» **Task details**
Using the data beneath this instruction, retype only the lines from the one that contains "of unremarkable pancreas" down to the one that contains "micrograph of glioma", both included, exactly as they appear.

» **Record extracts**
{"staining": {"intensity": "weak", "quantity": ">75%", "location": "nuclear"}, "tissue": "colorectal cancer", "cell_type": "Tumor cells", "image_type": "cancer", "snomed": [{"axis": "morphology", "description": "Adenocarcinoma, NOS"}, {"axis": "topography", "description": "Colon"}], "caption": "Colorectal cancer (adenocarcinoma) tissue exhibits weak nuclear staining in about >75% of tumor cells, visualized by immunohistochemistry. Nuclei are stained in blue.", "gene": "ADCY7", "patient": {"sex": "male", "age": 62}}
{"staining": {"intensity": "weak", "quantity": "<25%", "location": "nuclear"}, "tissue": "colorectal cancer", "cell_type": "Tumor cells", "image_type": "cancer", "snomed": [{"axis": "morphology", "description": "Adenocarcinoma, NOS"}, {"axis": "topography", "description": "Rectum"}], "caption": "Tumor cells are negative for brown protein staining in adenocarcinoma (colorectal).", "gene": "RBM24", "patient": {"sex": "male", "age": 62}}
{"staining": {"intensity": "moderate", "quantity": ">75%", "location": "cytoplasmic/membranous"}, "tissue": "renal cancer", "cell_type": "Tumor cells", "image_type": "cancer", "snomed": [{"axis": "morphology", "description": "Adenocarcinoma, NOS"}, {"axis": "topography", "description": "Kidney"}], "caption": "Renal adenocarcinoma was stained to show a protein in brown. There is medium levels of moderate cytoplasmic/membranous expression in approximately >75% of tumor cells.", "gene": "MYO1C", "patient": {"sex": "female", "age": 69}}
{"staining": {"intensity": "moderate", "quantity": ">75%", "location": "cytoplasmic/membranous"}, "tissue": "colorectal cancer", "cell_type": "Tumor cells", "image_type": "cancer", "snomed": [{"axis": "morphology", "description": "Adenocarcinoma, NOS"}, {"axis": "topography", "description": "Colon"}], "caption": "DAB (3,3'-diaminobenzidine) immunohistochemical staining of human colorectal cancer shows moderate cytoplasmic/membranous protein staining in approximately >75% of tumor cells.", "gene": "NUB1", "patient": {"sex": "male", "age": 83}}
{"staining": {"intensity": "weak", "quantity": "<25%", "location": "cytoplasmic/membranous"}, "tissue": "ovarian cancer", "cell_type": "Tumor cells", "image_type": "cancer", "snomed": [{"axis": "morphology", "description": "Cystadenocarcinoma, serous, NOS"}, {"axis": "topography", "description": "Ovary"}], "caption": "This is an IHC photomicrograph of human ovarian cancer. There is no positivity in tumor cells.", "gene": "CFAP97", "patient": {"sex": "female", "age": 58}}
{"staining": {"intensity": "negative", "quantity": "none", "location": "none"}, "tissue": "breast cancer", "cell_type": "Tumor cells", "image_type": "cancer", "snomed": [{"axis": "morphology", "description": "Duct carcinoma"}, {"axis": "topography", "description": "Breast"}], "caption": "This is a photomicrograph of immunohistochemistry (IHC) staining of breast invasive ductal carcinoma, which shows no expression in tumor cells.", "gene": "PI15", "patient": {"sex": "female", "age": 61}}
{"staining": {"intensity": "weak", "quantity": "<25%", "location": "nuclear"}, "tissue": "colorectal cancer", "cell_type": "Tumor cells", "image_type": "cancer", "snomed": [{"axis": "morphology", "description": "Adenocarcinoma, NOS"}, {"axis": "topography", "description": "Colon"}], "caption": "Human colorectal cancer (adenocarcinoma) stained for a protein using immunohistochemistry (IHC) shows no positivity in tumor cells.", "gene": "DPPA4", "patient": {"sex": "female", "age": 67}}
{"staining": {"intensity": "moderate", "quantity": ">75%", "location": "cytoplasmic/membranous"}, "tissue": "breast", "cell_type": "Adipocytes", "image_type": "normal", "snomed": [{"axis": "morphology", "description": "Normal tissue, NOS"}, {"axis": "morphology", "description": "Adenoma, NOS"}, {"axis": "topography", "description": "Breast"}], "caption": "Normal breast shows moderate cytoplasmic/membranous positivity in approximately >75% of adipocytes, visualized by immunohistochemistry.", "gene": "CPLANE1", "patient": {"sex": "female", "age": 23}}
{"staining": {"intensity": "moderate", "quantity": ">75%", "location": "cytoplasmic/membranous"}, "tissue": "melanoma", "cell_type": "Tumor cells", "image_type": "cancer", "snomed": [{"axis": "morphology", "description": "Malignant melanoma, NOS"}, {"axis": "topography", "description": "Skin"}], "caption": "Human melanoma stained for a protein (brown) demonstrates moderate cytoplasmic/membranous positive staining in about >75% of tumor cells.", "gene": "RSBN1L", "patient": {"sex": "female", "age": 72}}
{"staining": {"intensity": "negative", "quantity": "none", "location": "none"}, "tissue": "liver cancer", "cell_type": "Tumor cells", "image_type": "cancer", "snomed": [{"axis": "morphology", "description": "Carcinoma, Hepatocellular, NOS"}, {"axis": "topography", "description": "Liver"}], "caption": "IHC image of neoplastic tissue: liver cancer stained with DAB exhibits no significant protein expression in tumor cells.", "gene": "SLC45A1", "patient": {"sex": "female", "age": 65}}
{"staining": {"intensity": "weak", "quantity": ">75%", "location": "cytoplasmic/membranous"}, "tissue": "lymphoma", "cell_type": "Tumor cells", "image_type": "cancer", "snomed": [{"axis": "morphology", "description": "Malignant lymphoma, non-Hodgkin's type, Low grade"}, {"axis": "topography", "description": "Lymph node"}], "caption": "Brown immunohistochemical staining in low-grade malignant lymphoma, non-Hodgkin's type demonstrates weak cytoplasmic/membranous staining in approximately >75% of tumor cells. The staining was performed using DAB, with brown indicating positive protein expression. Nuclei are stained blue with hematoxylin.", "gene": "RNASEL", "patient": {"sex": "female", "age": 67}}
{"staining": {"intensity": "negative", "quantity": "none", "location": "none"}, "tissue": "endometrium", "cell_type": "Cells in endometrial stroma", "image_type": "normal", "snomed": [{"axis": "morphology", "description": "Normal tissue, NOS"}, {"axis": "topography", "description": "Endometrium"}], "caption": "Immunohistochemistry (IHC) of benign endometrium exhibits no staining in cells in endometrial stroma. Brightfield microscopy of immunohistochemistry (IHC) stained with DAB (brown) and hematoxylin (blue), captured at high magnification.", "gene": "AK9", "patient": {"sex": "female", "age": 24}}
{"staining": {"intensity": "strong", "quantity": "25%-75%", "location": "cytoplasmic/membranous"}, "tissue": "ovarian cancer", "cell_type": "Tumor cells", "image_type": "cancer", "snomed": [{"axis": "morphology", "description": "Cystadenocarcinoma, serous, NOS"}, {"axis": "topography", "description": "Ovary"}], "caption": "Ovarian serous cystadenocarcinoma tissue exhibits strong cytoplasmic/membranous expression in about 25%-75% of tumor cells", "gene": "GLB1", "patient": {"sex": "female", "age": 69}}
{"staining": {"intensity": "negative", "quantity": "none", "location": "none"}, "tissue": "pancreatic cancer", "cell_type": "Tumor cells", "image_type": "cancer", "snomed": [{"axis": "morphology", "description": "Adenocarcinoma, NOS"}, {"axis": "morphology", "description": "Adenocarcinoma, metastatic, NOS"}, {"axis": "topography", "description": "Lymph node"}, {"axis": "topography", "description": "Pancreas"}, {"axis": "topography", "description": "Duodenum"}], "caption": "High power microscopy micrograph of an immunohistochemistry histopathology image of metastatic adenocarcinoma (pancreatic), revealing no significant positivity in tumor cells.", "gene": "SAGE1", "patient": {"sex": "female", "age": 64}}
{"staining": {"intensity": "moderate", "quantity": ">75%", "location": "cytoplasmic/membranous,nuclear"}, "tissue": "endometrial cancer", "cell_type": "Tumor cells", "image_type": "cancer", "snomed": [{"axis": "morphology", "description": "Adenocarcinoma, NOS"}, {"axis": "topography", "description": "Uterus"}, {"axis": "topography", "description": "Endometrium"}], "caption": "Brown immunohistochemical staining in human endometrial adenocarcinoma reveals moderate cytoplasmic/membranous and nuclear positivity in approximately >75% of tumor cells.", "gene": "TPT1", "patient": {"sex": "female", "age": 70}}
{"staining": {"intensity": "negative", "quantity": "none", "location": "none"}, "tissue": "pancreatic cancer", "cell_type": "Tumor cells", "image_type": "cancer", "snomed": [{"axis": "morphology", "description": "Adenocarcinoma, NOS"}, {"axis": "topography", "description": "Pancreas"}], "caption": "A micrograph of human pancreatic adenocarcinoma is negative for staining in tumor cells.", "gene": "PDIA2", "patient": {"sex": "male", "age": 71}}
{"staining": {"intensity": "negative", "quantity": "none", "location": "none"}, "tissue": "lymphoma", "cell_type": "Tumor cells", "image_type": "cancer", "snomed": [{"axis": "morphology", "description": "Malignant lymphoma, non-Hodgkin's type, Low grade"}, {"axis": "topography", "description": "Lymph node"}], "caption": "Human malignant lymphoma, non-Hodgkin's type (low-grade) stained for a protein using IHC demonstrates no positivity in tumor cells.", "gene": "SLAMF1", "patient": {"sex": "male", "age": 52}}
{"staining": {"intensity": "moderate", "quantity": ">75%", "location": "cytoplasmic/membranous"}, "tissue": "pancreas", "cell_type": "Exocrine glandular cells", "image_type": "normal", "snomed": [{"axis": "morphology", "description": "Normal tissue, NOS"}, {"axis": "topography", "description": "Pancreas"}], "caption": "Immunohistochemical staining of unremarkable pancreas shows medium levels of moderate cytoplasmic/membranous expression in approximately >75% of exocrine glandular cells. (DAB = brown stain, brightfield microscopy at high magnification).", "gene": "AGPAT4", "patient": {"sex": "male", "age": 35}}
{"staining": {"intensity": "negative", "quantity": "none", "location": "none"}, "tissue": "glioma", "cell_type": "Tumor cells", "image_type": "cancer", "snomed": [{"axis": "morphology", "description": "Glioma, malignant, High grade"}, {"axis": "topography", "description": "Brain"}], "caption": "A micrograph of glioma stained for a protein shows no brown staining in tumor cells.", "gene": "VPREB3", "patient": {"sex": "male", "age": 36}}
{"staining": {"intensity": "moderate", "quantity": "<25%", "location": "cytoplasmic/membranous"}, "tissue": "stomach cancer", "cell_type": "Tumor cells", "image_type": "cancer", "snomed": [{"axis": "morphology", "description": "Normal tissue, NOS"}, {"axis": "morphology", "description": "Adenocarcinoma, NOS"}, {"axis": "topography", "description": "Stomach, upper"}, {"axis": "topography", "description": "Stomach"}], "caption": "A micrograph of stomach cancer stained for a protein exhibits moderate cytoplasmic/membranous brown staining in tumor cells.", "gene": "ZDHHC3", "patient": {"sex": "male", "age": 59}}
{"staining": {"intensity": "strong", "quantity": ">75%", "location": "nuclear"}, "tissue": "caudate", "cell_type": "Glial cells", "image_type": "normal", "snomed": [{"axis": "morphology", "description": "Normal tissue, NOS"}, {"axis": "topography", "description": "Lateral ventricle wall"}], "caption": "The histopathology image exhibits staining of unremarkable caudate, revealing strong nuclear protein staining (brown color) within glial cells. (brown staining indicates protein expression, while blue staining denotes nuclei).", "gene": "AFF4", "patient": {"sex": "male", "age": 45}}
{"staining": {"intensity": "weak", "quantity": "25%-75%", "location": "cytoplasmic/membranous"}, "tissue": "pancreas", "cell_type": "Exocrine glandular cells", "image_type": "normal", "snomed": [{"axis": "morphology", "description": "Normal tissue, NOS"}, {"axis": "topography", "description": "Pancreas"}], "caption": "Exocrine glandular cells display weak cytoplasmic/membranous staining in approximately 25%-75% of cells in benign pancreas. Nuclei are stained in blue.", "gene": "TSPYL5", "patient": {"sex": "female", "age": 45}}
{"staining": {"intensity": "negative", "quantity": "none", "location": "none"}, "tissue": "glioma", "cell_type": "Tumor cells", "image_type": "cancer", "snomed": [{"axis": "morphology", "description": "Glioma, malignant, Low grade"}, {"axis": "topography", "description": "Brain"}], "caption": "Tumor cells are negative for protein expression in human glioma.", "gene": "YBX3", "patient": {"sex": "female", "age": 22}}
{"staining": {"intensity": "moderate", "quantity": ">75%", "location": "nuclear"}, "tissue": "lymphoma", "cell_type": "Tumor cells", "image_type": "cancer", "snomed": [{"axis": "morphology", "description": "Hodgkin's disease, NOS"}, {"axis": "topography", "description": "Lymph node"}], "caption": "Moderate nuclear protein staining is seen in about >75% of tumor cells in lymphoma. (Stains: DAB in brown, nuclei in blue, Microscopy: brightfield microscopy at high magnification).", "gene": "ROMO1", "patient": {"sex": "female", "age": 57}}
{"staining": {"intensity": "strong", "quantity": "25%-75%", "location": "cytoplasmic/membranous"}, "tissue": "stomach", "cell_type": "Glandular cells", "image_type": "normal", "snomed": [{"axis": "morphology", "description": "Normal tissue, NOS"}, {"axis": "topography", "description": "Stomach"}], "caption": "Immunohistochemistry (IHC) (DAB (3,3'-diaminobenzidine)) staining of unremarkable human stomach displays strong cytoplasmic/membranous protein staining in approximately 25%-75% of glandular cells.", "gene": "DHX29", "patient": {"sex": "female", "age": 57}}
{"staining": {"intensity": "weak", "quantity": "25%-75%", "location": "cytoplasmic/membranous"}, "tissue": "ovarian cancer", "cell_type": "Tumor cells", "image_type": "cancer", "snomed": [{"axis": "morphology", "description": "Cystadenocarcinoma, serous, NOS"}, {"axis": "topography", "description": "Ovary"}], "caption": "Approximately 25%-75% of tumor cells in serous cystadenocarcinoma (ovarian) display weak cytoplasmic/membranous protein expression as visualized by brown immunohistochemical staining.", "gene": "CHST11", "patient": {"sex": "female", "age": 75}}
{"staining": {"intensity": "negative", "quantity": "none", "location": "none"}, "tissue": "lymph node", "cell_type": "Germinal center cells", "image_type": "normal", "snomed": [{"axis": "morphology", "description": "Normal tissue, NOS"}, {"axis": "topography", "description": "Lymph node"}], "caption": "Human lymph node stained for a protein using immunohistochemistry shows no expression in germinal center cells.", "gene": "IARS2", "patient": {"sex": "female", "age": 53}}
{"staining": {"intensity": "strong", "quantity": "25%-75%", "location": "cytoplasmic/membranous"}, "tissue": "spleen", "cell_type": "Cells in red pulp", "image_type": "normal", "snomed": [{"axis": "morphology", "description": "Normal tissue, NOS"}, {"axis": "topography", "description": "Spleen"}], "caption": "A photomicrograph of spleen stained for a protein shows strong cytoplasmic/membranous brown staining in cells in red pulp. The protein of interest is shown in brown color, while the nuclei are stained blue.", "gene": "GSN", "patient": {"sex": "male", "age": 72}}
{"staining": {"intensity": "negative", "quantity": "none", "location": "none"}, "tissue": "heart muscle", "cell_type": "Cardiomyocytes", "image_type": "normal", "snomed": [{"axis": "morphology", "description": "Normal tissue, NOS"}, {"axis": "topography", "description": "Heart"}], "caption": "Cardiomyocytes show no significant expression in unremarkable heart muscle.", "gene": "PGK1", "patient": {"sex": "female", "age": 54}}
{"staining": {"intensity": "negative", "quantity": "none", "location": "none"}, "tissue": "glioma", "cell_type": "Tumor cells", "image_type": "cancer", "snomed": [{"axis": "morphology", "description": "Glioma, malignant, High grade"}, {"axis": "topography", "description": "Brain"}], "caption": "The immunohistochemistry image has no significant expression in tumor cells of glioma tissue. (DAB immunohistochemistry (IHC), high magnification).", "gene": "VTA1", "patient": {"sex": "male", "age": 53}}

» **Exercise result**
{"staining": {"intensity": "moderate", "quantity": ">75%", "location": "cytoplasmic/membranous"}, "tissue": "pancreas", "cell_type": "Exocrine glandular cells", "image_type": "normal", "snomed": [{"axis": "morphology", "description": "Normal tissue, NOS"}, {"axis": "topography", "description": "Pancreas"}], "caption": "Immunohistochemical staining of unremarkable pancreas shows medium levels of moderate cytoplasmic/membranous expression in approximately >75% of exocrine glandular cells. (DAB = brown stain, brightfield microscopy at high magnification).", "gene": "AGPAT4", "patient": {"sex": "male", "age": 35}}
{"staining": {"intensity": "negative", "quantity": "none", "location": "none"}, "tissue": "glioma", "cell_type": "Tumor cells", "image_type": "cancer", "snomed": [{"axis": "morphology", "description": "Glioma, malignant, High grade"}, {"axis": "topography", "description": "Brain"}], "caption": "A micrograph of glioma stained for a protein shows no brown staining in tumor cells.", "gene": "VPREB3", "patient": {"sex": "male", "age": 36}}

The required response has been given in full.